PROBLEM TO SOLVE »
Print the entries in full, word for word, but not the pictures.

THE RECORDS »
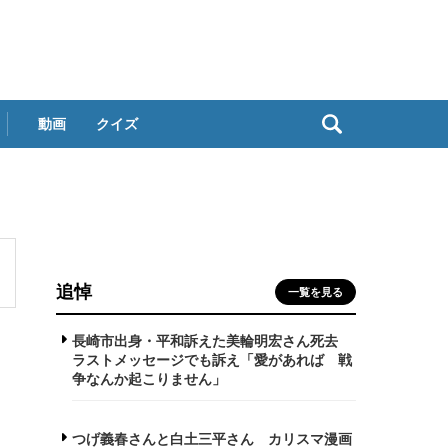
動画
クイズ
追悼
一覧を見る
長崎市出身・平和訴えた美輪明宏さん死去
ラストメッセージでも訴え「愛があれば 戦
争なんか起こりません」
つげ義春さんと白土三平さん カリスマ漫画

RESULT »
動画
クイズ
追悼
一覧を見る
長崎市出身・平和訴えた美輪明宏さん死去
ラストメッセージでも訴え「愛があれば 戦
争なんか起こりません」
つげ義春さんと白土三平さん カリスマ漫画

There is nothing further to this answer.